A woman named Nancy Kerlin Barnett was buried alongside others near the area in 1831. The other people’s remains were allegedly moved during the early 1900s when the county built a road in that vicinity.

According to WISH, Barnett’s grandson guarded her grave with a shotgun to prevent city officials from moving it. Instead, the county road was built around her grave. By today’s standards, the road doesn’t meet modern specifications and is considered to be unsafe.

County officials excavated the burial site in May to widen the road and preserve the corpses. But a plethora of hair-raising questions were asked after discovering seven sets of bones instead of just one.  

“As it stands right now, it looks at least in the immediate area, by where we feel like where the Nancy Kerlin Barnett grave was, nothing was removed,” said Schmidt.

Some are asking if the other bodies were ever moved in the first place.

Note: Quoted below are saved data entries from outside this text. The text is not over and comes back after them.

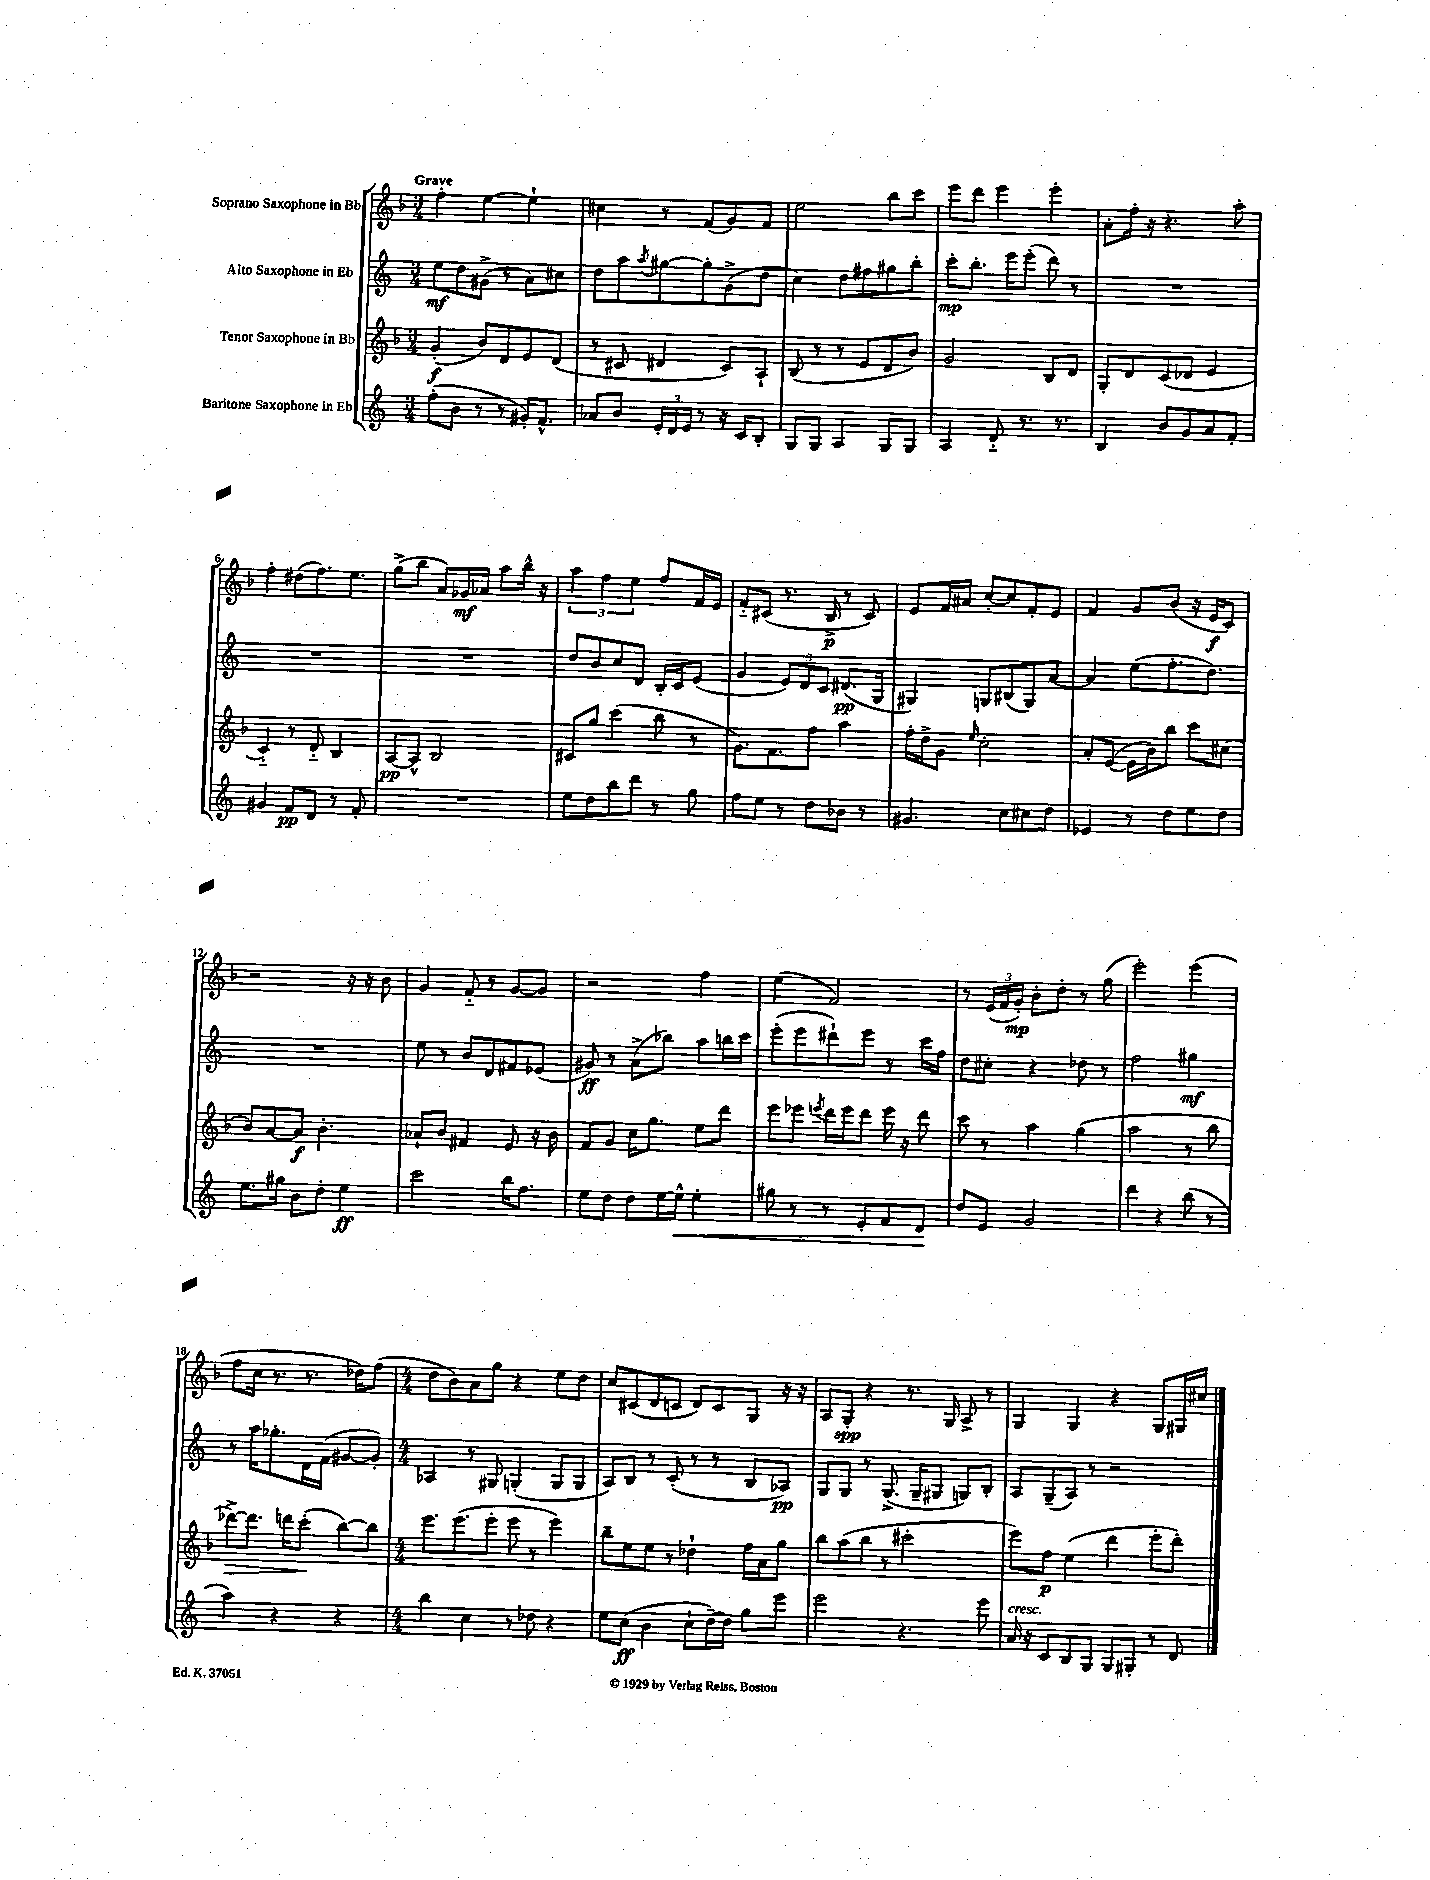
<<
\new StaffGroup <<
\new Staff = "s0" \with { instrumentName = "Soprano Saxophone in Bb" } {
    \clef treble \key f \major \numericTimeSignature \time 3/4 \tempo "Grave"
    f''4-. e''4~ e''4-! |
    cis''4 r8 f'8( g'8) f'8 |
    e''2 bes''8 c'''8 |
    e'''8 d'''8 e'''4 e'''4-. |
    a'8-. f''16-. r16 r4. a''8-. |
    f''4-. dis''8( f''8.) e''8. |
    g''8->( bes''8 a'8) ges'16\mf aes'16 a''8 bes''16-^ r16 |
    \tuplet 3/2 { a''4 f''4 e''4 } f''8 f'16 e'16 |
    f'8-_ cis'8( r8. bes16->\p r8 cis'8) |
    e'8 f'16 ais'16 c''8~-. c''8 f'8-. e'8 |
    f'4 g'8 bes'8( r16 e'16\f c'8) |
    r2 r16 r16 bes'8 |
    g'4 f'8-_ r8 g'8~ g'8 |
    r2 f''4 |
    e''4( f'2) |
    r8 \tuplet 3/2 { e'16( f'16 g'16-.\mp) } bes'8-. d''8-. r8 g''8( |
    e'''2-.) e'''4( |
    f''8 c''16 r8. r8. des''16) f''8( |
    \numericTimeSignature \time 4/4 d''8 bes'8) a'8 g''8 r4 e''8 d''8 |
    c''8 cis'8( d'8 c'8 d'8) c'8 g8 r16 r16 |
    a8 g8-.\spp r4 r8. g16 a8-> r8 |
    g4 g4 r4 g8 gis16 cis''16 \bar "|." |
}
\new Staff = "s1" \with { instrumentName = "Alto Saxophone in Eb" } {
    \clef treble \key c \major \numericTimeSignature \time 3/4
    e''8\mf d''8 gis'8->( r8 a'8) cis''8 |
    d''8 a''8 \acciaccatura { a''8 } gis''8~ gis''8-. g'8->( d''8 |
    c''4) d''8 fis''8 gis''8 b''8-. |
    c'''8-.\mp b''8.-. e'''16 e'''8-.( d'''8) r8 |
    R2. |
    R2. |
    R2. |
    d''8 b'8 c''8 d'8 b16-. c'16 e'8( |
    g'4 \tuplet 3/2 { e'8) d'8 c'8 } dis'8.\pp( g16 |
    gis4) g8 bis8( g8) a'8~ |
    a'4 e''8( f''8.-. d''8.) |
    R2. |
    e''8 r8 b'8 d'8 fis'8 ees'8( |
    gis'8\ff) r8 a'8->( bes''8) a''8 b''16 c'''16 |
    e'''8-.( e'''8 dis'''8-!) e'''8 r8 c'''16 f''16 |
    d''8 cis''8-. r4 des''8 r8 |
    f''2 gis''4\mf |
    r8 a''16 ges''8.-. d'16 f'16( gis'8~ gis'8-.) |
    \numericTimeSignature \time 4/4 aes4 r8 gis8 g4-.( g8 g8 |
    a8) b8 r8 c'8-.( r8 r8 b8 aes8\pp) |
    g8 g8 r8 g8.->( g16-- gis8 g8) b8-. |
    a8 g8--( a8) r8 r2 \bar "|." |
}
\new Staff = "s2" \with { instrumentName = "Tenor Saxophone in Bb" } {
    \clef treble \key f \major \numericTimeSignature \time 3/4
    g'4-.\f( bes'8) d'8 e'8 d'8( |
    r8 cis'8 dis'4 cis'8) a8-! |
    bes8( r8 r8 e'8 d'8 bes'8) |
    g'2 bes8 d'8 |
    g8-. d'8 c'8( des'8 e'4 |
    c'4-_) r8 d'8-_ bes4 |
    a8~\pp a8-^ bes2 |
    cis'8 g''8 c'''4( bes''8 r8 |
    g'8.) f'8. f''8 a''4 |
    f''16-. d''16-> g'8 \grace { e''16 } c''2-. |
    a'8-. e'8~( e'16 bes'16) bes''8 c'''8 cis''8( |
    bes'8) a'8~ a'8\f bes'4.-. |
    aes'8-! bes'8 fis'4 e'8 r16 bes'16 |
    f'8 g'8 c''16 g''8. e''8 d'''8 |
    e'''8 ees'''8 \acciaccatura { e'''8 } d'''16 e'''16 d'''8 e'''16 r16 d'''8 |
    c'''8 r8 a''4 g''4( |
    a''2 r8 bes''8 |
    des'''8~->\>) des'''8. d'''16 c'''8-.\!( bes''8~) bes''8 |
    \numericTimeSignature \time 4/4 e'''8. e'''8.( e'''8-. e'''8 r8 e'''4) |
    bes''8-- e''8 e''8 r8 des''4-! f''16 a'16 g''8 |
    bes''8 a''8( bes''8 r8 cis'''2-. |
    e'''8) f''8\p e''4( d'''4 e'''8-. d'''8-.) \bar "|." |
}
\new Staff = "s3" \with { instrumentName = "Baritone Saxophone in Eb" } {
    \clef treble \key c \major \numericTimeSignature \time 3/4
    f''8-.( b'8 r8 r8 gis'16-.) f'8.-^ |
    aes'8 b'8 \tuplet 3/2 { e'16-. d'16 e'16 } r8 r16 c'16 b8-. |
    g8 g8 a4 g8 g8 |
    a4 d'8-_ r8. r8. |
    b4 b'8 g'8 a'8 f'8-. |
    gis'4 f'8\pp d'8 r8 f'8-. |
    R2. |
    e''8 d''8 b''8 d'''8 r8 g''8 |
    f''8 e''8 r8 d''8 bes'8 r8 |
    gis'4. c''8 cis''8 d''8 |
    ees'4 r8 d''8 e''8 d''8 |
    e''8. gis''16 b'8 d''8-. e''4\ff |
    c'''2 b''16 f''8. |
    e''8 d''8 d''8 e''16~ e''16-^\< e''4-. |
    gis''8 r8 r8 e'8-. f'8 d'8\! |
    d''8 e'8 g'2 |
    d'''4 r4 b''8( r8 |
    a''4) r4 r4 |
    \numericTimeSignature \time 4/4 b''4 c''4 r8 des''8 r4 |
    e''8 c''8\ff( b'4 c''8-! d''16~--) d''16 g''8 e'''8 |
    e'''2 r4. e'''8 |
    a'16^\markup { \italic "cresc." } r16 c'8 b8 g8 g8 gis8-. r8 d'8 \bar "|." |
}
>>
>>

“I feel like if we didn’t follow that all the way through, then we’ve really done an injustice to not only the family, but to the grave site,” said Johnson County Commissioner Brian Baird.

The researchers hope to learn if the corpses belong to the Barnett family, as well as how things like diet, age and daily life affected people back then.

“It has a unique opportunity to perhaps link together living people with ancient people,” said Schmidt.

Schmidt believes that the site had been excavated and the remains reburied in the past and that at least one set of remains had been scattered.

All the remains will be placed in caskets and reburied in the same place.

“My hope is that going forward it will be viewed as a Barnett-family cemetery in the middle of a street,” Schmidt told IndyStar. “It really is a family plot.”